- Recorded data -
+++

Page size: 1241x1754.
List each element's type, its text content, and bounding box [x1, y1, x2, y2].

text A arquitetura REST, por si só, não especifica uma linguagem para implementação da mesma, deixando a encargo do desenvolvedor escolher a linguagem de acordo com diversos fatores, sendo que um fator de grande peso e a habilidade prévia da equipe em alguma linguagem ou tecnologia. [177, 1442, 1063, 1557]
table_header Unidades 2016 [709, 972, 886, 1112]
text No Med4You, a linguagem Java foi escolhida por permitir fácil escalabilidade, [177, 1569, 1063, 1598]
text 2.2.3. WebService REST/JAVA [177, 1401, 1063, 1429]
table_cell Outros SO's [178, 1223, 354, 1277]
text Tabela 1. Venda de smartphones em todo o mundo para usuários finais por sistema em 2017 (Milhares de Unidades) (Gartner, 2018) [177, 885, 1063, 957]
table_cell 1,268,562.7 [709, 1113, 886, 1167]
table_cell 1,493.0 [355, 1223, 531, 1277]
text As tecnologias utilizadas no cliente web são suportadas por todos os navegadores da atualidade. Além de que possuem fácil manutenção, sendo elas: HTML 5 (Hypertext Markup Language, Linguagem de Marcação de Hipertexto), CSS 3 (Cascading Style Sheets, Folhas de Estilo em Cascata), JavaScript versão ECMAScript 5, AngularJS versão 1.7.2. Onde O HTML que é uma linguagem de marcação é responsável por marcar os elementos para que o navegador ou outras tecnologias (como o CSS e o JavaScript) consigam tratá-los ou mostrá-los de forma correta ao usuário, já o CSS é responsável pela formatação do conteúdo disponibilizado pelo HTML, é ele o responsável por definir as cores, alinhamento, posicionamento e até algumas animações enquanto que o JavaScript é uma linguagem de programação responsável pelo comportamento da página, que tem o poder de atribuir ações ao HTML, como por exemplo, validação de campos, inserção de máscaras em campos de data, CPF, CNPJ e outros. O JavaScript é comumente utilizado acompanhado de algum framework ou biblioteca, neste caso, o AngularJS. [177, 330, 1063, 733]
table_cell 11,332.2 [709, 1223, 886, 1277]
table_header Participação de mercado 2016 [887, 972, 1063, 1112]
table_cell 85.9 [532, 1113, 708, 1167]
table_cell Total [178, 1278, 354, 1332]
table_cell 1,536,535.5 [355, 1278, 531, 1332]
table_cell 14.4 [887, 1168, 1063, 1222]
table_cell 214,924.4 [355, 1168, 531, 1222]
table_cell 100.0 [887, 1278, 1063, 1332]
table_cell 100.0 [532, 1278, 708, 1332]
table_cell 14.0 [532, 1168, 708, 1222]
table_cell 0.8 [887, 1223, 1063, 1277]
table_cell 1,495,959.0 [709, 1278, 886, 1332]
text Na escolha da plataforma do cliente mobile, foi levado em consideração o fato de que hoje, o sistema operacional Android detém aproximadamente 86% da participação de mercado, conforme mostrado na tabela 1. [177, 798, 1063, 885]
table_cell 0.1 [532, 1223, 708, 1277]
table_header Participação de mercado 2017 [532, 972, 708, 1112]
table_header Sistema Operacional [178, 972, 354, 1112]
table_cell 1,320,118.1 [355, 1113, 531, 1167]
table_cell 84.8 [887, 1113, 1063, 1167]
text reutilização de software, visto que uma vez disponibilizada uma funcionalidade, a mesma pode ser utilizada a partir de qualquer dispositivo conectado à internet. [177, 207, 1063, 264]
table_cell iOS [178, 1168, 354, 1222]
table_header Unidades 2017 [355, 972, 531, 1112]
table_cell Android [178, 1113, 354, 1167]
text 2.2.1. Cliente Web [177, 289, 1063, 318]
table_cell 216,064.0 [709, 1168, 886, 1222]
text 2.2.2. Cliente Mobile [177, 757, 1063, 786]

+++

- Work to do -
Please tally the lines of the data above that contain the string "REST", and give only the number.

- The reply -
2